India’s IT services sector is facing an uncertain demand environment, as artificial intelligence (GenAI)-led productivity gains, geopolitical uncertainty and shifting enterprise spending priorities continue to weigh on growth, with a meaningful recovery unlikely before FY30, according to a research report by JP Morgan, as reported by ANI.The industry faces an unprecedented mix of technology and business cycle headwinds, the brokerage said, warning that companies remain cautious as they reassess technology budgets and investment priorities.The IT services industry has been “stuck at 2-3% revenue growth over the past three years,” and with the AI contraction “only in year two remaining,” JPMorgan expects “further headwinds to growth over the next two years.”Given the uncertainty about the timing of the recovery, the brokerage lowered its medium- and long-term growth estimates and now “does not expect it to happen.”[s] Large-cap companies will achieve mid-single-digit growth and hover around 3-4% revenue growth.
GenAI and geopolitics influence customer spending
“Businesses face fear, uncertainty and uncertainty over changing technology and geopolitics, with technology services budgets crowded out by spending on AI code and the cloud, making the prospects for an industry growth recovery uncertain,” the report said.
Its channel checks cited “delays in ramping up deals and signings due to continued client hesitation due to geopolitical uncertainty and sharp changes in AI,” with weakness likely to “bleed over into Q2FY27.”
The industry is still in the AI “contraction” phase
JPMorgan reiterated that the sector is still in the first stage of the three-stage AI adoption model – contraction – where “AI-led productivity gains in legacy/maintenance-intensive areas… are not fully offset by new AI services.”“A positive reversal is still far away, suggesting that the industry’s growth state may last longer than expected,” the brokerage said, adding that it now expects the recovery “will extend beyond FY29 to FY30, making the near-term growth curve look more L-shaped.”

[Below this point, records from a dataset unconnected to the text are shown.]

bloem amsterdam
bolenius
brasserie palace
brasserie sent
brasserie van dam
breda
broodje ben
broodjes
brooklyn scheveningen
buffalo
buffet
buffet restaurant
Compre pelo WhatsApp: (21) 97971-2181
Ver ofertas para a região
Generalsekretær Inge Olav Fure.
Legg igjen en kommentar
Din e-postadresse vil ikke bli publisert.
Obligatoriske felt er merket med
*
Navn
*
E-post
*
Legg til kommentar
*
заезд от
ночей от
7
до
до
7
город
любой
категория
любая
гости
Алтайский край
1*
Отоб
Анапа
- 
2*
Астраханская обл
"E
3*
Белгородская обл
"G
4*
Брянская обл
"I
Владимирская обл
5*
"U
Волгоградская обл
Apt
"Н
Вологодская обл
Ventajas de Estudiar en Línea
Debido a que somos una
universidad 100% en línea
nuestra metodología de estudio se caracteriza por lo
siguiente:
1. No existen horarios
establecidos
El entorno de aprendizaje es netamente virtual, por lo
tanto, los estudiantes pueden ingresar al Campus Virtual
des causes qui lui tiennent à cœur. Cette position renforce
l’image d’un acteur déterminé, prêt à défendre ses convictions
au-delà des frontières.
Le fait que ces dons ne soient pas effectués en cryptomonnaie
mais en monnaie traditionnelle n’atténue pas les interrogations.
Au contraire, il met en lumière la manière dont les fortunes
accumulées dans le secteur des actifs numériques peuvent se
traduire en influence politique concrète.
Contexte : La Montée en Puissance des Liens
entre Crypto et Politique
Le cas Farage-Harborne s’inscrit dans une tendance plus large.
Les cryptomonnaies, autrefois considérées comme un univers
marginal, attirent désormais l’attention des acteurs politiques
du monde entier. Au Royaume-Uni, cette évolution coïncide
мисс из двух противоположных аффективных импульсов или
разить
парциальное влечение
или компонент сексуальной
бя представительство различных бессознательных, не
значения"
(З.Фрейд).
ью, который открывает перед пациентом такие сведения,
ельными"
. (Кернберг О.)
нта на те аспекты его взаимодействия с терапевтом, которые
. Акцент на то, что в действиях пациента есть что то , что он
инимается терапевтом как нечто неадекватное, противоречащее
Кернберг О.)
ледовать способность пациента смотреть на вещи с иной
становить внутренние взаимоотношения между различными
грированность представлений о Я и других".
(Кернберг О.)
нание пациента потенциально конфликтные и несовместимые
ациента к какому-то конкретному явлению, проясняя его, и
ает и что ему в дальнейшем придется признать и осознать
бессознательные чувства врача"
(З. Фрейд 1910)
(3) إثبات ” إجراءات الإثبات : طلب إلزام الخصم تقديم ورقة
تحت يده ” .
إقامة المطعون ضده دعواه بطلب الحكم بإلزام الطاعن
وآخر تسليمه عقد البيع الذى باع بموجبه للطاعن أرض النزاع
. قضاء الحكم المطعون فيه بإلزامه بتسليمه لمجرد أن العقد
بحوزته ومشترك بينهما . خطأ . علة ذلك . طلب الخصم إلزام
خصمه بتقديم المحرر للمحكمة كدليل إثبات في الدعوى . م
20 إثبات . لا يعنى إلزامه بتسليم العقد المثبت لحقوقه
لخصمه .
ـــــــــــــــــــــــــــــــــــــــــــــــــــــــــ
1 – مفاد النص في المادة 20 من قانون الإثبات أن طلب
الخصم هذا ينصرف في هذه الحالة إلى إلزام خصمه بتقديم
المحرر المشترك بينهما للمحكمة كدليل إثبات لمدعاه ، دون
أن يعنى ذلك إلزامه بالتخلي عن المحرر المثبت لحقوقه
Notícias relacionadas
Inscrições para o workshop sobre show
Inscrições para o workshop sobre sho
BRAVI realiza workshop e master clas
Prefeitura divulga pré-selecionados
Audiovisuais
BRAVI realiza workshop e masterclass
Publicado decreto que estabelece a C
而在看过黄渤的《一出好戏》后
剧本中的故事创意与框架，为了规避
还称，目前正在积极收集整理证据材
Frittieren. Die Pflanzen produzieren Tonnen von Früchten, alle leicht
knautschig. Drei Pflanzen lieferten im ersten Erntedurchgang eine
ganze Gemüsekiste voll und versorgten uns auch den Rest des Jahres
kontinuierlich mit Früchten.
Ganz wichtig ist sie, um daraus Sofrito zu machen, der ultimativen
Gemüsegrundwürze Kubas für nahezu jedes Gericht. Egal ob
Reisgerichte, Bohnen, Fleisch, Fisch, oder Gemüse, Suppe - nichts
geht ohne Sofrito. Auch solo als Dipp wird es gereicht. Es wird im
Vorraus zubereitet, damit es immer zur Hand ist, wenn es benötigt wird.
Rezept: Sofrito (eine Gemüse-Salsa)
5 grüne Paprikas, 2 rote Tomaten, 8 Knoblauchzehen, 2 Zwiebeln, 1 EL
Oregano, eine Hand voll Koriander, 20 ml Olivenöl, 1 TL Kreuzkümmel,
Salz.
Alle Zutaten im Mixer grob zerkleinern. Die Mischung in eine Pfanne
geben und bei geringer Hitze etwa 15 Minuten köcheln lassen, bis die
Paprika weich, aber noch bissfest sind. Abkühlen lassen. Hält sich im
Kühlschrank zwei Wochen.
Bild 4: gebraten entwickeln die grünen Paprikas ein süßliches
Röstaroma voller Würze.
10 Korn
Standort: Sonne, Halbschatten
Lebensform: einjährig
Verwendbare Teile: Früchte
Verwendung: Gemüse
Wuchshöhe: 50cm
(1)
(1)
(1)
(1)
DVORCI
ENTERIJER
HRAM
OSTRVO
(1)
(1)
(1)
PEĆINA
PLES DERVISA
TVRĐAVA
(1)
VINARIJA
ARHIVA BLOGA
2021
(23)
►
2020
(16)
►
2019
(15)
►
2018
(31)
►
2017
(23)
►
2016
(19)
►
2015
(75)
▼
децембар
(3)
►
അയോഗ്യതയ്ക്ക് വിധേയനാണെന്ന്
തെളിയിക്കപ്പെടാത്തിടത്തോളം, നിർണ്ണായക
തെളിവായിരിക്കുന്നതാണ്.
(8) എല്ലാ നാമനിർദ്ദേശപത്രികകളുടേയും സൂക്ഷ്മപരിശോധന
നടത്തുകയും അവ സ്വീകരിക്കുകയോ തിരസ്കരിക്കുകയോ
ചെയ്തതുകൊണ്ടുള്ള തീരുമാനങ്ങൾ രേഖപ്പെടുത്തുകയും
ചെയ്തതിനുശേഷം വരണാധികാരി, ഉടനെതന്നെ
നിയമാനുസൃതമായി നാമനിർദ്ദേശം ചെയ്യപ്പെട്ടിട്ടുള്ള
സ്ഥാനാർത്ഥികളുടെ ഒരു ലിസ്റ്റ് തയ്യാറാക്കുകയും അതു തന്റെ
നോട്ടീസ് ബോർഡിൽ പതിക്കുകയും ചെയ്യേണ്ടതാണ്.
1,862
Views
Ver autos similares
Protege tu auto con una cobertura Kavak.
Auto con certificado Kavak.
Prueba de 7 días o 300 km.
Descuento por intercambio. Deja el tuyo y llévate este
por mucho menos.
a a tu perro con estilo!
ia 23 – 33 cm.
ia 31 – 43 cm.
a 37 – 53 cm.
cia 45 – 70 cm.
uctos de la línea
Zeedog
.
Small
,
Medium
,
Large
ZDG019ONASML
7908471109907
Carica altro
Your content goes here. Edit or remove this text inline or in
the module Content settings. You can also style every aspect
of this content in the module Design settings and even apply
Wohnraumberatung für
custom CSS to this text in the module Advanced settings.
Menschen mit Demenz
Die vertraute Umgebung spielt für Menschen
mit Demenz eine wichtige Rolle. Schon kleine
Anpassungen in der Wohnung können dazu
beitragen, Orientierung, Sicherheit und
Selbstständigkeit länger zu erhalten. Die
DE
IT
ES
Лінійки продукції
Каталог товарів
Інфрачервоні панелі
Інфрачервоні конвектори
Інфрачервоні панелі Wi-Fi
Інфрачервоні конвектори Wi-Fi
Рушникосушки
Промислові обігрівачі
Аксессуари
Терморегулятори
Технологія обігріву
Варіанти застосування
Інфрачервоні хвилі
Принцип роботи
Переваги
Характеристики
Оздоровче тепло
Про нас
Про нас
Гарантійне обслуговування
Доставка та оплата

Growth expectations, lowering valuations
JPMorgan said it cut its first-quarter revenue growth estimates “across the board” and expects to lower its FY27 revenue guidance because “the usual strength in the first half is unlikely to emerge this time around.”Structurally, it no longer expects major IT companies to return to their “long-term average growth of 7% to 8% in the medium term,” and instead expects growth to remain “below 3% to 4% for the foreseeable future.”The brokerage also said it has lowered price-to-earnings multiples by 10-25% across the sector, arguing that current valuations are justified as “structural growth is stuck at below 5% now versus 7-8% previously.”For valuations to improve, JP Morgan said it would need to “see revenue growth accelerate where visibility and confidence are lower.”